12. The system of claim 11, wherein the processing device deploys the new task to the particular execution node using an Ansible playbook.
13. The system of claim 8, wherein the processing device is further to:
receive updated device metrics from a first execution node of the plurality of execution nodes;
compare the updated device metrics of the first execution node with a configuration profile of the first execution node, wherein the configuration profile indicates minimum resource thresholds that the first execution node must maintain; and
in response to determining that the first execution node does not meet the minimum resource thresholds, decommission the first execution node.
14. The system of claim 8, wherein the processing device is further to:
receive updated device metrics from a first execution node of the plurality of execution nodes;
compare the updated device metrics of the first execution node with a configuration profile of the first execution node, wherein the configuration profile indicates minimum resource thresholds that the first execution node must maintain; and
in response to determining that the first execution node is approaching the minimum resource thresholds, modify a priority of one or more tasks being executed by the first execution node.

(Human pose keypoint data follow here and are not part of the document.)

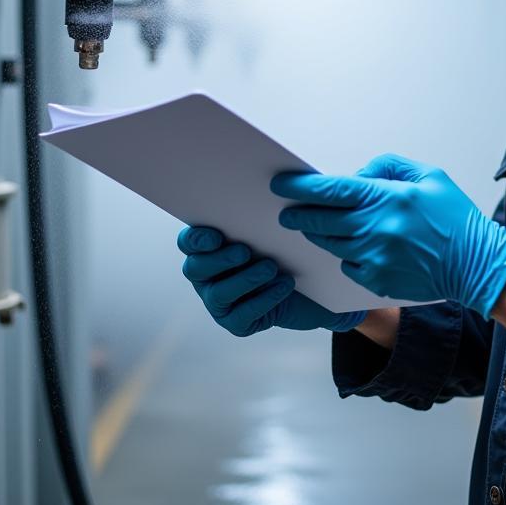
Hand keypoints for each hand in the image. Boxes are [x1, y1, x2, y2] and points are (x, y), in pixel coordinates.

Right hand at [177, 226, 365, 336]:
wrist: (317, 289)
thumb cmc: (292, 251)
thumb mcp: (280, 228)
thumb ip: (269, 208)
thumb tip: (282, 180)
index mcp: (210, 248)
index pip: (188, 242)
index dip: (196, 239)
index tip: (216, 235)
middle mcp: (208, 276)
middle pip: (196, 269)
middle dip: (219, 260)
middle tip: (245, 251)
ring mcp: (221, 303)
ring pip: (219, 294)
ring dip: (245, 279)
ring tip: (271, 267)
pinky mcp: (237, 324)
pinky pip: (242, 315)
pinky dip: (264, 299)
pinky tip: (284, 285)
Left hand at [271, 154, 505, 317]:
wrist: (476, 264)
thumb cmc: (454, 219)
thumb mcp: (427, 176)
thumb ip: (388, 168)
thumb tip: (358, 175)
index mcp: (387, 199)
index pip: (330, 191)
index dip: (300, 187)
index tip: (282, 183)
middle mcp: (375, 229)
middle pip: (320, 221)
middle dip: (299, 215)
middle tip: (288, 211)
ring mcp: (374, 258)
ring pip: (329, 244)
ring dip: (318, 234)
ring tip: (315, 227)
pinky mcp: (376, 280)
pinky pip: (346, 265)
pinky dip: (344, 254)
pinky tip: (353, 248)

15. A non-transitory computer-readable medium having instructions stored thereon which, when executed by a processing device, cause the processing device to:
provide, by a manager node, a global task queue of tasks to be assigned by an automation controller of the manager node to a plurality of execution nodes;
in response to receiving a new task to be assigned, compare resource metadata associated with the new task, a priority of the new task and device metrics for each of the plurality of execution nodes, wherein the device metrics for each of the plurality of execution nodes indicate a resource availability of the execution node and a status of a local task queue associated with the execution node; and
determine, based on the comparison, a particular execution node among the plurality of execution nodes to assign the new task to.
16. The non-transitory computer-readable medium of claim 15, wherein for each of the plurality of execution nodes, the status of the associated local task queue comprises:
a number of tasks currently within the associated local task queue; and
a priority of each task currently within the associated local task queue.
17. The non-transitory computer-readable medium of claim 16, wherein to determine the particular execution node, the processing device is to:
determine that the priority of one or more tasks currently within the associated local task queue of the particular execution node can be modified so that the particular execution node prioritizes the new task.
18. The non-transitory computer-readable medium of claim 16, wherein the processing device is further to:
deploy the new task to the particular execution node;
modify the priority of one or more tasks currently within the associated local task queue of the particular execution node based on the comparison;
execute, by the particular execution node, the new task; and
send updated device metrics to the manager node.
19. The non-transitory computer-readable medium of claim 18, wherein the processing device deploys the new task to the particular execution node using an Ansible playbook.
20. The non-transitory computer-readable medium of claim 15, wherein the processing device is further to:
receive updated device metrics from a first execution node of the plurality of execution nodes;
compare the updated device metrics of the first execution node with a configuration profile of the first execution node, wherein the configuration profile indicates minimum resource thresholds that the first execution node must maintain; and
in response to determining that the first execution node does not meet the minimum resource thresholds, decommission the first execution node.